Write out all of the data below line by line, keeping every character unchanged.
======== Dataset excerpts
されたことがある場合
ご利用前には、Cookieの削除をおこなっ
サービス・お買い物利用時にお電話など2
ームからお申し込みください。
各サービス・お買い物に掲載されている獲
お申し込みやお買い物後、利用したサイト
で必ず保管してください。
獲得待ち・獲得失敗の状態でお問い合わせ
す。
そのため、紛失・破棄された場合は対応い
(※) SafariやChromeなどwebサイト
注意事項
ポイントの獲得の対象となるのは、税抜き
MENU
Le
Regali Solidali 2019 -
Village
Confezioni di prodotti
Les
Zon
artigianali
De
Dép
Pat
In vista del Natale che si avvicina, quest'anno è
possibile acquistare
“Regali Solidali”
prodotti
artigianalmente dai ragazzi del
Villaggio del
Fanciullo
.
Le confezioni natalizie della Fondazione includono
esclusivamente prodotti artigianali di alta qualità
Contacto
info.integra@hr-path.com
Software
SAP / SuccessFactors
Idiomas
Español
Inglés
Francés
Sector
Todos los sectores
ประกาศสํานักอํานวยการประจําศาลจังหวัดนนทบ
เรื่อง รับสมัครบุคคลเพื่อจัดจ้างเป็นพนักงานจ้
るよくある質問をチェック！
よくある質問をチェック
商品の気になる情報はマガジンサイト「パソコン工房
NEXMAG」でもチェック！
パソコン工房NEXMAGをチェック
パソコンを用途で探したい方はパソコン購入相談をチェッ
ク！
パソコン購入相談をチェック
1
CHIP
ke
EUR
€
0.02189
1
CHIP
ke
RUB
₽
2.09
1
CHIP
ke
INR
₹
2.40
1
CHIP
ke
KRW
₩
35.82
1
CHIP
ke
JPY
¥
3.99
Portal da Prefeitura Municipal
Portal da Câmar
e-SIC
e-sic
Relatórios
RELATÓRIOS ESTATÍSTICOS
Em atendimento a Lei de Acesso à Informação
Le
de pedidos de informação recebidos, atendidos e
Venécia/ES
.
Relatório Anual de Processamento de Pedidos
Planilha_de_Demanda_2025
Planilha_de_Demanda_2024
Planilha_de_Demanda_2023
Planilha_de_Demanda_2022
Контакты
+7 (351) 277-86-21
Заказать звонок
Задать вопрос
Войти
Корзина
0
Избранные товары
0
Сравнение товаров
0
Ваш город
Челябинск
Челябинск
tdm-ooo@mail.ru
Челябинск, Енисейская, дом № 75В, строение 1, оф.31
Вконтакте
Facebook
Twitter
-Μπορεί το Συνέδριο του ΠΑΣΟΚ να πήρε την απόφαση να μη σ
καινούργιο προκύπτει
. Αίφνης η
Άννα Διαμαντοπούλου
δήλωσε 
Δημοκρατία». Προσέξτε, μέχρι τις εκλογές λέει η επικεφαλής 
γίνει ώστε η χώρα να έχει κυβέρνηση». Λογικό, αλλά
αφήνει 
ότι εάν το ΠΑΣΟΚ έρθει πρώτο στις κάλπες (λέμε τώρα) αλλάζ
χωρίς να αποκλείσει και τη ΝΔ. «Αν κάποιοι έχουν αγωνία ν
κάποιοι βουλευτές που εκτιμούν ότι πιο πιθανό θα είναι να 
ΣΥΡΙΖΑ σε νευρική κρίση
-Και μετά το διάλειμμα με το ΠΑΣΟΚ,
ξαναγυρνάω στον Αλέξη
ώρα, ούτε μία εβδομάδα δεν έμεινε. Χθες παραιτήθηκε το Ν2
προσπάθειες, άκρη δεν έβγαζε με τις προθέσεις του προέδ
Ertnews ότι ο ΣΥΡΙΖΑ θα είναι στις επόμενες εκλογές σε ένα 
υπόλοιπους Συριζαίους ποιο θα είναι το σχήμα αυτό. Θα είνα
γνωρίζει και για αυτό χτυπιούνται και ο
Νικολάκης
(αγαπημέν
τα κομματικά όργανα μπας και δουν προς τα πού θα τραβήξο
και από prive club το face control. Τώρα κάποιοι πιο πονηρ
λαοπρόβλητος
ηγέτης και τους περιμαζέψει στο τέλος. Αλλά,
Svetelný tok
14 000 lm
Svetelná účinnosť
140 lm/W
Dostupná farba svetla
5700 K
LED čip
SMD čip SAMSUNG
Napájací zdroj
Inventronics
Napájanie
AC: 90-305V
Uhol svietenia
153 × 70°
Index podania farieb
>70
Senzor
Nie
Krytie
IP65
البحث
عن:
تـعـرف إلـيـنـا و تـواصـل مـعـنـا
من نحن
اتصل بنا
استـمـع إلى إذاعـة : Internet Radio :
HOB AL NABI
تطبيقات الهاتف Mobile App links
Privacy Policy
================
**Solution to the problem**
されたことがある場合
ご利用前には、Cookieの削除をおこなっ
サービス・お買い物利用時にお電話など2
ームからお申し込みください。
各サービス・お買い物に掲載されている獲
お申し込みやお買い物後、利用したサイト
で必ず保管してください。
獲得待ち・獲得失敗の状態でお問い合わせ
す。
そのため、紛失・破棄された場合は対応い
(※) SafariやChromeなどwebサイト
注意事項
ポイントの獲得の対象となるのは、税抜き
MENU
Le
Regali Solidali 2019 -
Village
Confezioni di prodotti
Les
Zon
artigianali
De
Dép
Pat
In vista del Natale che si avvicina, quest'anno è
possibile acquistare
“Regali Solidali”
prodotti
artigianalmente dai ragazzi del
Villaggio del
Fanciullo
.
Le confezioni natalizie della Fondazione includono
esclusivamente prodotti artigianali di alta qualità
Contacto
info.integra@hr-path.com
Software
SAP / SuccessFactors
Idiomas
Español
Inglés
Francés
Sector
Todos los sectores
ประกาศสํานักอํานวยการประจําศาลจังหวัดนนทบ
เรื่อง รับสมัครบุคคลเพื่อจัดจ้างเป็นพนักงานจ้
るよくある質問をチェック！
よくある質問をチェック
商品の気になる情報はマガジンサイト「パソコン工房
NEXMAG」でもチェック！
パソコン工房NEXMAGをチェック
パソコンを用途で探したい方はパソコン購入相談をチェッ
ク！
パソコン購入相談をチェック
1
CHIP
ke
EUR
€
0.02189
1
CHIP
ke
RUB
₽
2.09
1
CHIP
ke
INR
₹
2.40
1
CHIP
ke
KRW
₩
35.82
1
CHIP
ke
JPY
¥
3.99
Portal da Prefeitura Municipal
Portal da Câmar
e-SIC
e-sic
Relatórios
RELATÓRIOS ESTATÍSTICOS
Em atendimento a Lei de Acesso à Informação
Le
de pedidos de informação recebidos, atendidos e
Venécia/ES
.
Relatório Anual de Processamento de Pedidos
Planilha_de_Demanda_2025
Planilha_de_Demanda_2024
Planilha_de_Demanda_2023
Planilha_de_Demanda_2022
Контакты
+7 (351) 277-86-21
Заказать звонок
Задать вопрос
Войти
Корзина
0
Избранные товары
0
Сравнение товаров
0
Ваш город
Челябинск
Челябинск
tdm-ooo@mail.ru
Челябинск, Енисейская, дом № 75В, строение 1, оф.31
Вконтакте
Facebook
Twitter
-Μπορεί το Συνέδριο του ΠΑΣΟΚ να πήρε την απόφαση να μη σ
καινούργιο προκύπτει
. Αίφνης η
Άννα Διαμαντοπούλου
δήλωσε 
Δημοκρατία». Προσέξτε, μέχρι τις εκλογές λέει η επικεφαλής 
γίνει ώστε η χώρα να έχει κυβέρνηση». Λογικό, αλλά
αφήνει 
ότι εάν το ΠΑΣΟΚ έρθει πρώτο στις κάλπες (λέμε τώρα) αλλάζ
χωρίς να αποκλείσει και τη ΝΔ. «Αν κάποιοι έχουν αγωνία ν
κάποιοι βουλευτές που εκτιμούν ότι πιο πιθανό θα είναι να 
ΣΥΡΙΖΑ σε νευρική κρίση
-Και μετά το διάλειμμα με το ΠΑΣΟΚ,
ξαναγυρνάω στον Αλέξη
ώρα, ούτε μία εβδομάδα δεν έμεινε. Χθες παραιτήθηκε το Ν2
προσπάθειες, άκρη δεν έβγαζε με τις προθέσεις του προέδ
Ertnews ότι ο ΣΥΡΙΖΑ θα είναι στις επόμενες εκλογές σε ένα 
υπόλοιπους Συριζαίους ποιο θα είναι το σχήμα αυτό. Θα είνα
γνωρίζει και για αυτό χτυπιούνται και ο
Νικολάκης
(αγαπημέν
τα κομματικά όργανα μπας και δουν προς τα πού θα τραβήξο
και από prive club το face control. Τώρα κάποιοι πιο πονηρ
λαοπρόβλητος
ηγέτης και τους περιμαζέψει στο τέλος. Αλλά,
Svetelný tok
14 000 lm
Svetelná účinnosť
140 lm/W
Dostupná farba svetla
5700 K
LED čip
SMD čip SAMSUNG
Napájací zdroj
Inventronics
Napájanie
AC: 90-305V
Uhol svietenia
153 × 70°
Index podania farieb
>70
Senzor
Nie
Krytie
IP65
البحث
عن:
تـعـرف إلـيـنـا و تـواصـل مـعـنـا
من نحن
اتصل بنا
استـمـع إلى إذاعـة : Internet Radio :
HOB AL NABI
تطبيقات الهاتف Mobile App links
Privacy Policy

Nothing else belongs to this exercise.